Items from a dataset
[Start of section]
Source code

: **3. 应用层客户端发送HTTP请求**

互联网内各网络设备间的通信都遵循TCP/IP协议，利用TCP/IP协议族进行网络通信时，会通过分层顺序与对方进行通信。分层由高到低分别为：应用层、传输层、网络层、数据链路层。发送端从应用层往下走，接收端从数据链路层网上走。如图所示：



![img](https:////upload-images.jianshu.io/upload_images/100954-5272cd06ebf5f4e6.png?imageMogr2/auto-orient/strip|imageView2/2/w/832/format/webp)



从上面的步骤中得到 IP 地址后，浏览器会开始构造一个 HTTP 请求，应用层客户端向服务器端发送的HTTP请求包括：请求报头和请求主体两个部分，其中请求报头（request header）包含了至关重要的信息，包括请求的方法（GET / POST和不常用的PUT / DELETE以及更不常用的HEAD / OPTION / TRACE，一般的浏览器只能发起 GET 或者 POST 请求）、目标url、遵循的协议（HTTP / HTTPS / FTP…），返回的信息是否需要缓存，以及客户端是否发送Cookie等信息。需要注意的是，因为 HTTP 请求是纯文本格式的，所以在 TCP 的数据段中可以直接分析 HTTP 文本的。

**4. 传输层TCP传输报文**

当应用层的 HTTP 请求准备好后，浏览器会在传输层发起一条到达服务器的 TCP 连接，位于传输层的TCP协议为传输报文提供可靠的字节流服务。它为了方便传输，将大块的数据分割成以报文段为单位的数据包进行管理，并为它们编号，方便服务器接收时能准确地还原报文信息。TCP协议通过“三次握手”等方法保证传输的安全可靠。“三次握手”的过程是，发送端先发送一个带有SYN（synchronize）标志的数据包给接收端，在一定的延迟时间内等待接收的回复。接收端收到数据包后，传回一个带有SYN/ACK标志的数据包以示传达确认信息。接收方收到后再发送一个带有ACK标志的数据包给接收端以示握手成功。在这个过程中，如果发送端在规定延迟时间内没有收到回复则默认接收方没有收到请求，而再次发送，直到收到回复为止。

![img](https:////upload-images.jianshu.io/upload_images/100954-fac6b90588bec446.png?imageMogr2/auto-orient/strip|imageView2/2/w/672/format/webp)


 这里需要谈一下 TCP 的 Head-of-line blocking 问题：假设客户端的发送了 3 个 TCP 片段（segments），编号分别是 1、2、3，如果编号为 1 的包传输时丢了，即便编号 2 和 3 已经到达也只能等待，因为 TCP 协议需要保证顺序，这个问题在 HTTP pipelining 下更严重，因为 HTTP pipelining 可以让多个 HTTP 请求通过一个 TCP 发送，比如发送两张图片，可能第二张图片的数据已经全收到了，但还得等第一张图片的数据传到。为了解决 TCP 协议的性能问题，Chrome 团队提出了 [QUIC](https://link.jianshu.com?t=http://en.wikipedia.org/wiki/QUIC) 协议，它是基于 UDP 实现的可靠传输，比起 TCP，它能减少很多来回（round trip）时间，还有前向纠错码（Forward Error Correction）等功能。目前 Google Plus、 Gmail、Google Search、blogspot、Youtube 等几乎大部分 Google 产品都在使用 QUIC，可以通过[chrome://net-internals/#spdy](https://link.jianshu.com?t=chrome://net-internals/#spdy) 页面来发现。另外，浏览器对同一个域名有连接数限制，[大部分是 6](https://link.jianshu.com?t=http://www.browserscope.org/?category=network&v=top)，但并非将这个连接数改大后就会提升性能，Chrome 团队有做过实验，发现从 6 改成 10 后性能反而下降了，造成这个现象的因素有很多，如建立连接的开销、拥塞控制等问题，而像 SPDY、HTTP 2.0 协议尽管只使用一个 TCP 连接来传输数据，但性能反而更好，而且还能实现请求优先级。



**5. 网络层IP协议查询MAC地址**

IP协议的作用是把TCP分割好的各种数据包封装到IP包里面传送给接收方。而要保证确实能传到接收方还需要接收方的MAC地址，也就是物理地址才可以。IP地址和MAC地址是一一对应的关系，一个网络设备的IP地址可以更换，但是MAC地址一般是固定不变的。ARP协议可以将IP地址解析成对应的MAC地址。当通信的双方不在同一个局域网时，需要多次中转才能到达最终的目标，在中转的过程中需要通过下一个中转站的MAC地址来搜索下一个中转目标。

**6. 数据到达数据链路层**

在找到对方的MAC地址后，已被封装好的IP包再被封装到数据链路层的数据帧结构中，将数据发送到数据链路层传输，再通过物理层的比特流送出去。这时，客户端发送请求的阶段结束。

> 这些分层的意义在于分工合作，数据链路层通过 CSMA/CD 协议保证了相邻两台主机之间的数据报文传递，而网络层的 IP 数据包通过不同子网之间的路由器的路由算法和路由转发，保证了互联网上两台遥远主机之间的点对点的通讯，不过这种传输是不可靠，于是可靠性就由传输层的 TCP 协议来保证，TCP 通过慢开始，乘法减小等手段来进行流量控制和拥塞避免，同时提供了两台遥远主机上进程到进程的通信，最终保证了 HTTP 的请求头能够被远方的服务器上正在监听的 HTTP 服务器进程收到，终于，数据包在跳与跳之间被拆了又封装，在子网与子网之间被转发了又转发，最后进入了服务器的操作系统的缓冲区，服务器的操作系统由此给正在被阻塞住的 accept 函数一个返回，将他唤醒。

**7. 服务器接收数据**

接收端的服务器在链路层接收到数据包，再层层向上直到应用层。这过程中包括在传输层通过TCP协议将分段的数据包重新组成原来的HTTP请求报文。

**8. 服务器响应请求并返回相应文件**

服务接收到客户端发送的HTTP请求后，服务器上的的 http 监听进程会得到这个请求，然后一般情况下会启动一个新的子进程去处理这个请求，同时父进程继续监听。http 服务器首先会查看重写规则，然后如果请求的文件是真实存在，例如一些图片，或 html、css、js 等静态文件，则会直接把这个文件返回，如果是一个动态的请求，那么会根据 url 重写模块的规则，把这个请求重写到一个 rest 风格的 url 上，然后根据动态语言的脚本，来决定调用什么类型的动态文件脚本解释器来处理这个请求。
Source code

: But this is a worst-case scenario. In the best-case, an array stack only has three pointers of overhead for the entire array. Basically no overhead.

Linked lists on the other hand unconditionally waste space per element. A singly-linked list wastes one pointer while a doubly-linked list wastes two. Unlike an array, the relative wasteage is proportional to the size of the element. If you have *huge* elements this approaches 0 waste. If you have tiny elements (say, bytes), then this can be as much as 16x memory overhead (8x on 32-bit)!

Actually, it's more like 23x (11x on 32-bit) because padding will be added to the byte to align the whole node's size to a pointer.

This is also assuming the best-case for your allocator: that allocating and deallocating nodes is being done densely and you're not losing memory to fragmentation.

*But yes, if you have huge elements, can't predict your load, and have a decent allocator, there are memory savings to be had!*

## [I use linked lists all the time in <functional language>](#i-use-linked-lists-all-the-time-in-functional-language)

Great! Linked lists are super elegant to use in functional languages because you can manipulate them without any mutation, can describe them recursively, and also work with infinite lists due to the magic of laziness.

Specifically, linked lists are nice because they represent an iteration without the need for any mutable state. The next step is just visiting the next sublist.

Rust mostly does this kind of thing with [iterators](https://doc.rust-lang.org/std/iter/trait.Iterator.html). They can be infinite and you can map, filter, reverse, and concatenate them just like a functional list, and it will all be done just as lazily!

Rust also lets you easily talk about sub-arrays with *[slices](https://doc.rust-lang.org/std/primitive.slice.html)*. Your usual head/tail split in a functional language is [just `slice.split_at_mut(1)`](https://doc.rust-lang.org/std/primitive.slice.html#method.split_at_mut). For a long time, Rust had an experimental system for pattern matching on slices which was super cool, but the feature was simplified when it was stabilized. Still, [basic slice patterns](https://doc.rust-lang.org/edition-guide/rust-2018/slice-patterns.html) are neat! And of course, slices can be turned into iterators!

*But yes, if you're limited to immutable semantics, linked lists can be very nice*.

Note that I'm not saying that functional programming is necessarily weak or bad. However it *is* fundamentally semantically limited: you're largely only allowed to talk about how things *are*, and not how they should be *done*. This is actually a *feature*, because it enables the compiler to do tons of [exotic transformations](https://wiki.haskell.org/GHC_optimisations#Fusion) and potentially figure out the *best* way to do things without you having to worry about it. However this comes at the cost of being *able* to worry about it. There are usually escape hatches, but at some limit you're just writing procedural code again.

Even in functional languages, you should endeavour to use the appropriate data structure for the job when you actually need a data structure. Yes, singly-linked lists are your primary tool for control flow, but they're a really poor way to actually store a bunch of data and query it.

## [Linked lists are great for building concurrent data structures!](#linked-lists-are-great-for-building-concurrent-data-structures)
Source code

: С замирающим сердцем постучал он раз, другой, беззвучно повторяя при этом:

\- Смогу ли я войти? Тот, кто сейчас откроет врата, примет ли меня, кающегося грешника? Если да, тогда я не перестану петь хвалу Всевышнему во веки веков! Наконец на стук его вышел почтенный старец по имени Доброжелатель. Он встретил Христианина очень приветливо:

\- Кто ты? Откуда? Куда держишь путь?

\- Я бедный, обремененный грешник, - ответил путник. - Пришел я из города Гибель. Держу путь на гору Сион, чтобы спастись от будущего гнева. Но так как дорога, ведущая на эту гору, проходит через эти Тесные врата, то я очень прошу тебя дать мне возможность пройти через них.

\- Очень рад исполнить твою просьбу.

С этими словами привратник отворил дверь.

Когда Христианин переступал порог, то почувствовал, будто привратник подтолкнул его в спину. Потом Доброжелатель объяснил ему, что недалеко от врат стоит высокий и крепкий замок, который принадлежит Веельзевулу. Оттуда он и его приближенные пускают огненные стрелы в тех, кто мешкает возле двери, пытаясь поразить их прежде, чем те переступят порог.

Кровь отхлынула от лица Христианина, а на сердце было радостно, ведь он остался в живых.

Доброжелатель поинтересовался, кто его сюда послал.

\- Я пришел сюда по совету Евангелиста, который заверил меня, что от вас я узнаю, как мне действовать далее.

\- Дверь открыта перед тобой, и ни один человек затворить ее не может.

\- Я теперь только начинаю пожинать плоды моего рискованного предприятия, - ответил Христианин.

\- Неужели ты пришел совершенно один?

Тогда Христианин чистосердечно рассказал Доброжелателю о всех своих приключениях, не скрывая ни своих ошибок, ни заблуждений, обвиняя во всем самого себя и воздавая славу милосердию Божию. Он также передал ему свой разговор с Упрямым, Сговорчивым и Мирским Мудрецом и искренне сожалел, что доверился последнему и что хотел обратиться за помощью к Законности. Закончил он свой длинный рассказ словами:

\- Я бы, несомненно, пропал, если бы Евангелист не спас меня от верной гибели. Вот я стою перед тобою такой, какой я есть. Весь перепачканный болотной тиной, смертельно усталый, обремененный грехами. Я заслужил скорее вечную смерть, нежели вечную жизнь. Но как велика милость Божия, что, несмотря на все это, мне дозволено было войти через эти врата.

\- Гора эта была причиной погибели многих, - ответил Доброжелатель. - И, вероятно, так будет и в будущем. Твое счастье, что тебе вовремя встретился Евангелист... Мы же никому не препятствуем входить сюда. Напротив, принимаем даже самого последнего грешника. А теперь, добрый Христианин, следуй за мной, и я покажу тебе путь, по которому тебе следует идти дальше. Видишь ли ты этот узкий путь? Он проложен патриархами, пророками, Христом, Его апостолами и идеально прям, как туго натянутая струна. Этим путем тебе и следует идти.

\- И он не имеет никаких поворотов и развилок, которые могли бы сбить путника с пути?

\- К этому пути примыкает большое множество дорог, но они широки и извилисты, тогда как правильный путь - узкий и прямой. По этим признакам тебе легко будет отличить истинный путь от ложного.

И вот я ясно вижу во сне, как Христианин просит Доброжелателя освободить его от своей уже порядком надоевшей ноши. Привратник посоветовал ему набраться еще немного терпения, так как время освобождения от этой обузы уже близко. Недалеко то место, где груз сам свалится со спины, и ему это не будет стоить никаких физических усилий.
[End of section]
Work item.
What is needed is every line from the data above that includes the string "them", copied out.

Answer to this exercise.
Great! Linked lists are super elegant to use in functional languages because you can manipulate them without any mutation, can describe them recursively, and also work with infinite lists due to the magic of laziness.
Rust mostly does this kind of thing with [iterators](https://doc.rust-lang.org/std/iter/trait.Iterator.html). They can be infinite and you can map, filter, reverse, and concatenate them just like a functional list, and it will all be done just as lazily!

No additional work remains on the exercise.